8

Feb

The Fault in Our Stars

The Fault in Our Stars

by John Green

Find it at: Your library | Amazon | IndieBound

Published: Dutton Juvenile  (January 10, 2012)

Recommended Reading Age: 14 & up

In a nutshell: One of my reading goals for 2013 was to read more YA fiction, so I started out full speed with the heavy-hitter of 2012– The Fault in Our Stars. And boy, does it hit you. Like a book in the face. I haven’t cried that much reading a book since See You at Harry’s. I knew it was going to be that way. After countless recommendations from teachers who visit the library, and after my husband read it… the tears were inevitable. John Green gets under your skin.

Alright (cracks knuckles), here we go.

Hazel Grace Lancaster is a 16-year-old stage IV cancer survivor and things for her are looking anything but up. Between reading her favorite novel, “An Imperial Affliction”,  again, watching American’s Next Top Model, trying to catch her breath with her extremely weak lungs — her circumstances isolate her from any chance of having a normal teenage life. And her situation as a three year survivor, teetering a fine line between healthy and sick, may never get better.

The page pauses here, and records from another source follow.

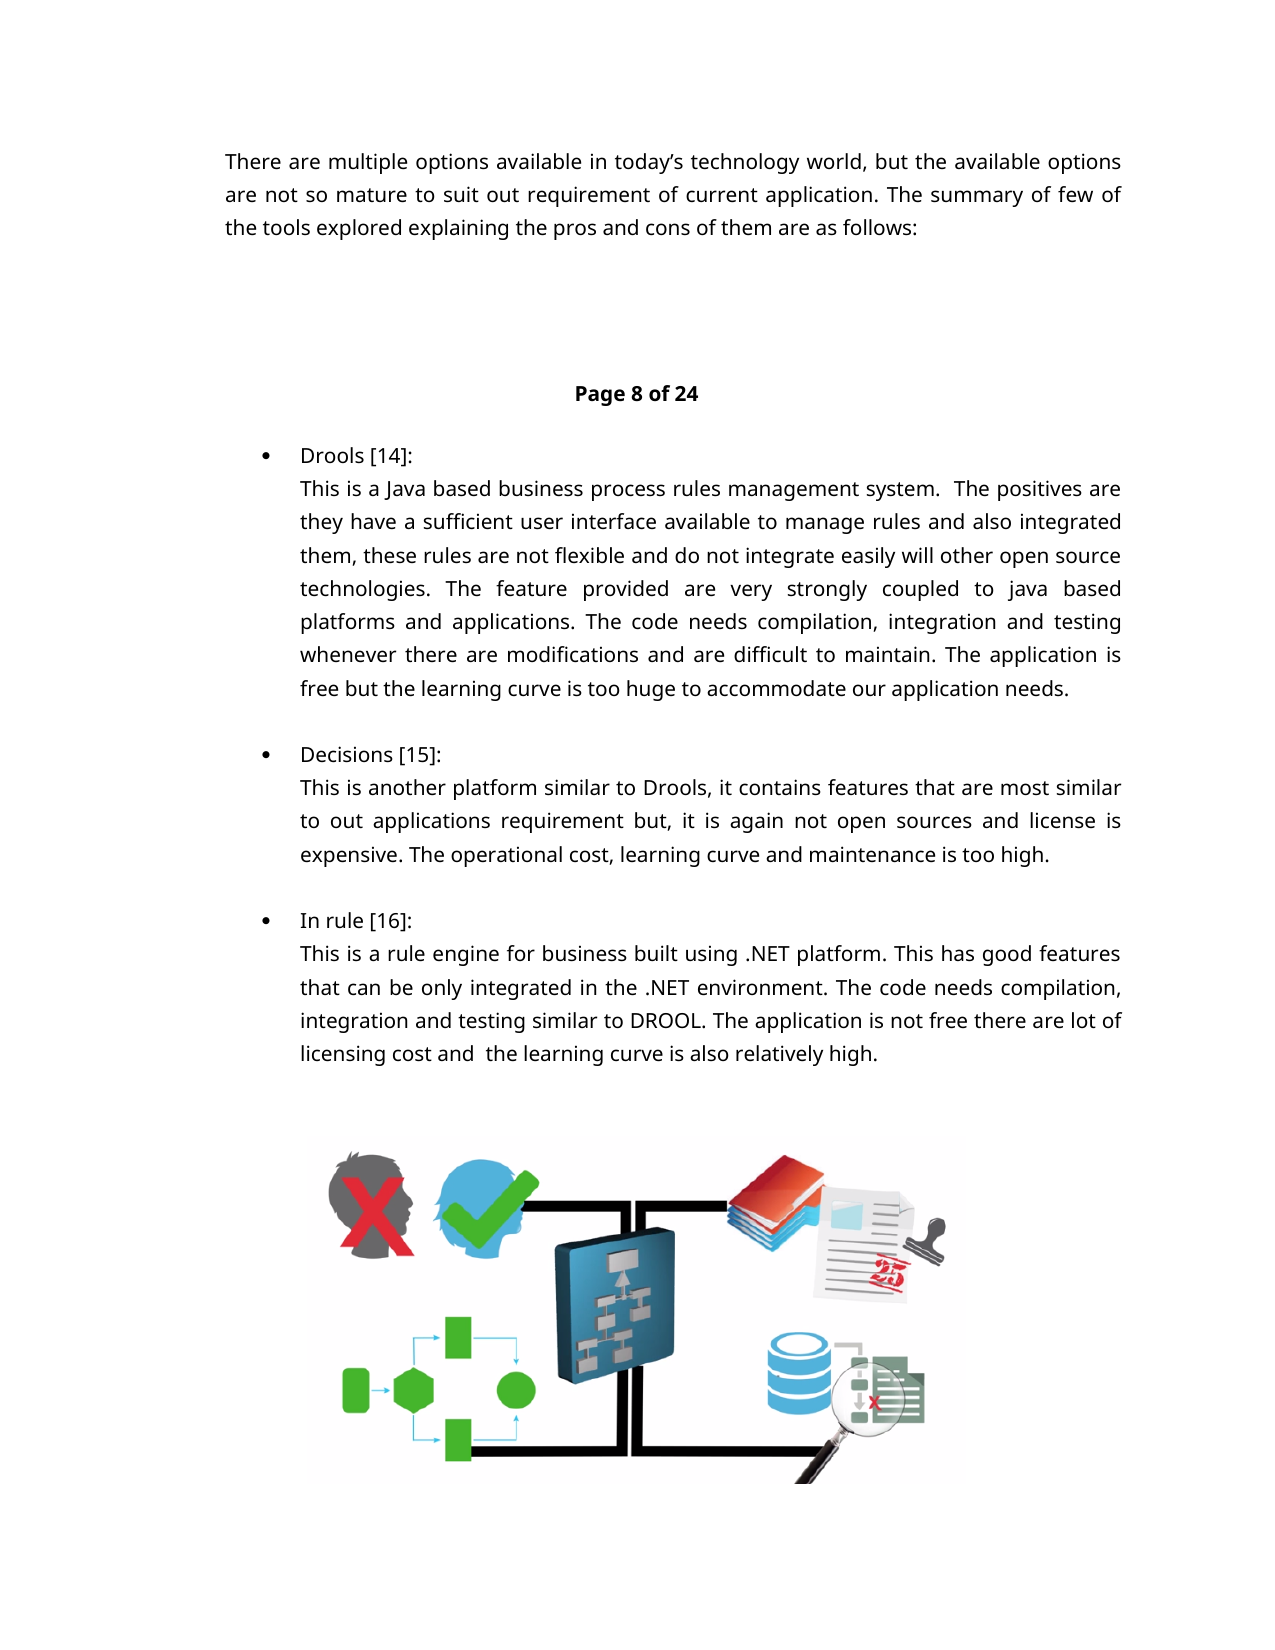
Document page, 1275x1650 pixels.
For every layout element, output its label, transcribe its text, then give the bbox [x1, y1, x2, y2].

text Page 8 of 24 [150, 379, 1123, 408]
list Decisions [15]: [262, 740, 1123, 768]
text This is a rule engine for business built using .NET platform. This has good features that can be only integrated in the .NET environment. The code needs compilation, integration and testing similar to DROOL. The application is not free there are lot of licensing cost and the learning curve is also relatively high. [300, 939, 1123, 1068]
text This is a Java based business process rules management system. The positives are they have a sufficient user interface available to manage rules and also integrated them, these rules are not flexible and do not integrate easily will other open source technologies. The feature provided are very strongly coupled to java based platforms and applications. The code needs compilation, integration and testing whenever there are modifications and are difficult to maintain. The application is free but the learning curve is too huge to accommodate our application needs. [300, 474, 1123, 702]
text There are multiple options available in today’s technology world, but the available options are not so mature to suit out requirement of current application. The summary of few of the tools explored explaining the pros and cons of them are as follows: [225, 147, 1123, 242]
list Drools [14]: [262, 441, 1123, 469]
picture [306, 1136, 967, 1484]
text This is another platform similar to Drools, it contains features that are most similar to out applications requirement but, it is again not open sources and license is expensive. The operational cost, learning curve and maintenance is too high. [300, 773, 1123, 868]
list In rule [16]: [262, 906, 1123, 935]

Hazel’s mother gently forces her to attend a youth cancer support group she dreads going to. Between the annoying group leader, Patrick, the sob stories, and the disappearance of members due to passing into life eternal, it’s no wonder Hazel is as depressed as she is. That is until the day Augustus Waters showed up. Augustus (Gus), a cancer survivor himself who lost his leg to osteosarcomais, is there to support his best friend, Issac, who will soon go blind. Intrigued by Hazel, he approaches her the moment the group ends their meeting and invites her to his house to watch a movie. And so their star-crossed relationship begins.

After sharing ‘An Imperial Affliction ‘and her obsession with getting in contact with the author, Peter Van Houten, with Augustus, he decides to use the wish he never used from the “Genie Wish Foundation” (think Make a Wish Foundation) to fly both of them out along with Hazel’s mother to Amsterdam to meet the recluse Van Houton.

Okay, here is where my nerdiness comes out. I love (other than that whole love at first sight situation at the cancer support group) that reading is what brought Hazel and Gus together at first. The sharing of their favorite, most cherished books, which I find a very intimate glimpse into someone’s perspective.  It was the topic of their early conversations, and the driving force of evolution for their relationship.

I found John Green’s much hyped book, The Fault in Our Stars, honest and funny and heartbreaking. I thought I would be let down after all the positive attention it has received over the past year, but that didn’t end up affecting me. Instead, it left me with scattered clumps of moist tissues and a half-eaten gallon of cookie dough ice cream as I turned the last page in the late hours of the night.

Don’t take my word for it: “Green has a fantastic ability to create real characters you can connect with. Other readers have suggested taking on this book when you’re alone with a box of tissues – as those around you may give you strange looks, confused as to whether you’re laughing out loud or crying. You’ll fall in love with these characters, laugh with them and never want to let them go.” – review from Beyond the Bookend

Trailer:

Source of the book reviewed: Purchased fair and square from Lawrence’s local bookstore, The Raven.